It’s a common but distressing part of grieving. Here’s how to manage a grief attack

It’s a common but distressing part of grieving. Here’s how to manage a grief attack

Grief attacks can strike at any time. They might be precipitated by something that evokes memories of a loved one, says Robert Neimeyer, director of the Portland Institute for Loss and Transition in Oregon and Lee’s co-author. But more commonly, Neimeyer says, they arise unexpectedly during quieter times at home: “Something regarding the loss just comes to us and — boom — the floodgates open.”

Grief attacks are especially concerning, Neimeyer says, if they put someone in physical danger (for example if someone experienced one while driving) or if the grief attacks last too long, fail to decrease over time or interfere with a person’s ability to function in daily life.

In less severe cases, while grief attacks can be difficult and unpleasant in the moment, they generally pass quickly and can even have some positive benefits.

A grief attack can help process the loss of someone close.Credit: iStock

How can grief attacks be a good thing?

Therese A Rando, a clinical psychologist at the Institute for the Study and Treatment of Loss in Warwick, Rhode Island, says grief attacks were a common and potentially therapeutic part of the grief process.

If you have been suppressing your grief over a loved one’s death, for example, a grief attack could make you face “the reality that they are gone,” Rando says. And if a grief attack brings back memories of a loved one, it might prompt you to reflect upon different aspects of that loss. For example, if parents are coming upon the year their child would have graduated from high school, they might need to mourn that milestone.

Rando, who lost her parents when she was a teenager, says that she hasn’t had a grief attack in decades, but has occasionally experienced surges of grief without panic symptoms. Last December, while listening to Judy Garland sing “Have Yourself a Merry Little Christmas,” she broke down in tears thinking of her parents.

It felt cathartic to have “a moment of real sadness for the fact that I miss these two extraordinary people who I was robbed of so young,” she says. “You never totally get over a loss.”

What are some coping strategies?

Dealing with a grief attack is similar in some ways to addressing a panic attack, experts say. Breathing slowly from the belly can help.
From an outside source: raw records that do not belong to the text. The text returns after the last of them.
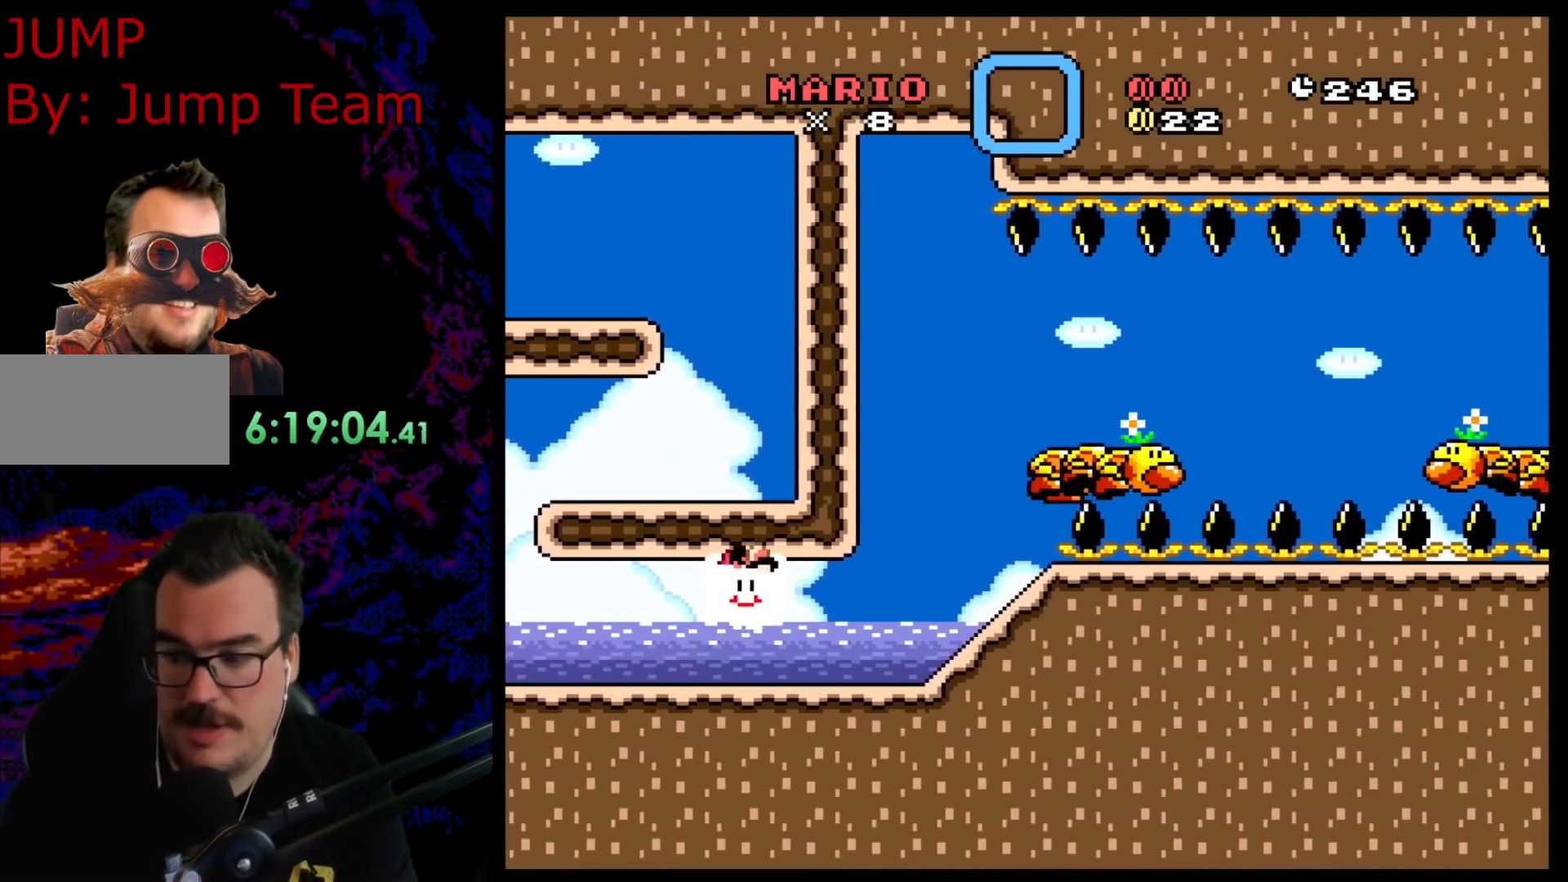
{"buttons": ["Y", "DPAD_UP", "DPAD_RIGHT"], "events": []}
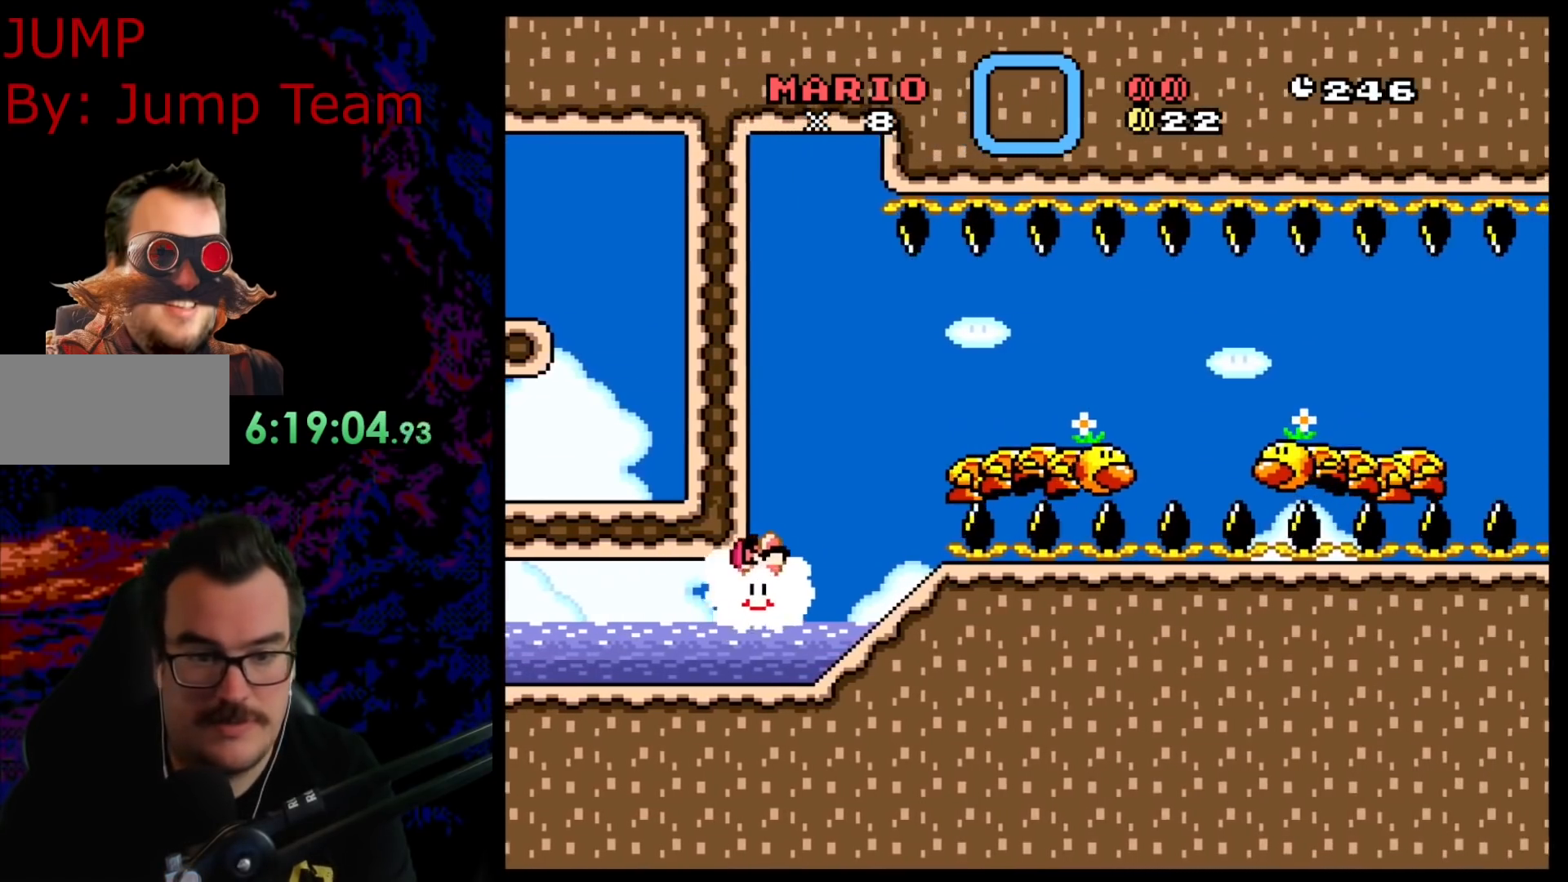
{"buttons": ["Y", "DPAD_UP", "DPAD_RIGHT"], "events": [[83, "DPAD_RIGHT", "up"], [167, "DPAD_LEFT", "down"], [217, "DPAD_LEFT", "up"], [383, "DPAD_RIGHT", "down"]]}
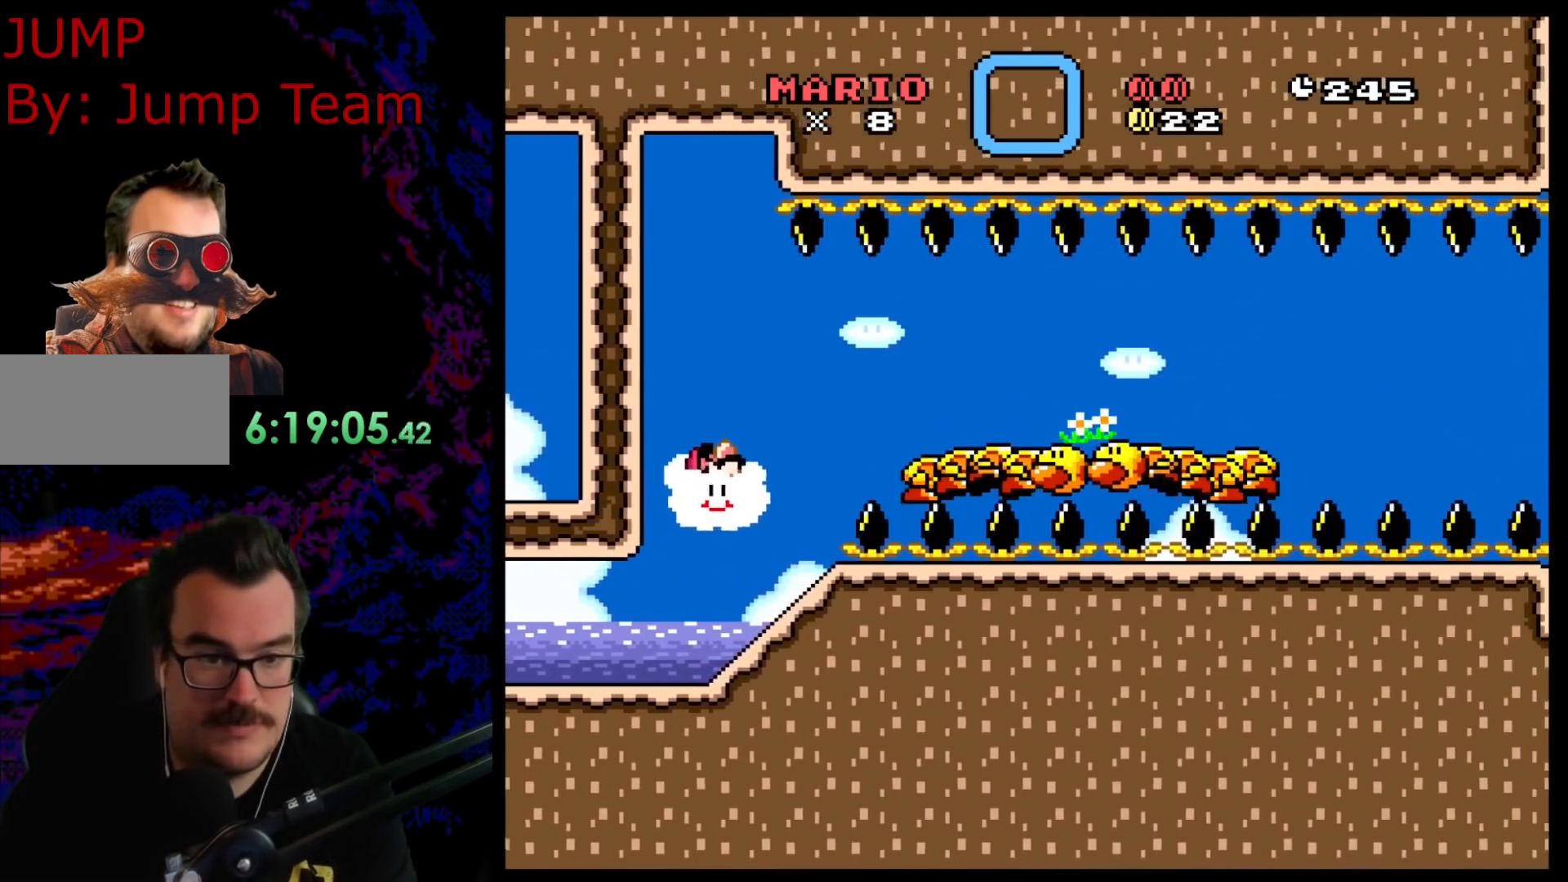
{"buttons": ["Y", "DPAD_UP", "DPAD_RIGHT"], "events": []}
So can repetitive physical movements like stomping your feet.

Linita E Mathew, a guidance counsellor in Calgary, Alberta, who has written two books about grief, says she had grief attacks frequently after her father died nine years ago.

Loading

“I would have to run to the washroom because I thought I was going to vomit at any second,” she says. Holding her hands under cold running water helped.

“My eyes would shift back and forth,” she says, “like my eyeballs were trembling or shaking.” Later, she discovered that if she focused on a picture of her father, her eyes would steady.

Given that grief attacks can be connected with certain triggers like a loved one’s belongings, it’s also important to develop coping skills that gradually expose us to those items, so that their power diminishes, Neimeyer says.

And oftentimes, he added, we need to find ways to continue showing our love for those who have died, even in their absence.

The goal is not to move on, “but to find a way of holding on differently,” he says.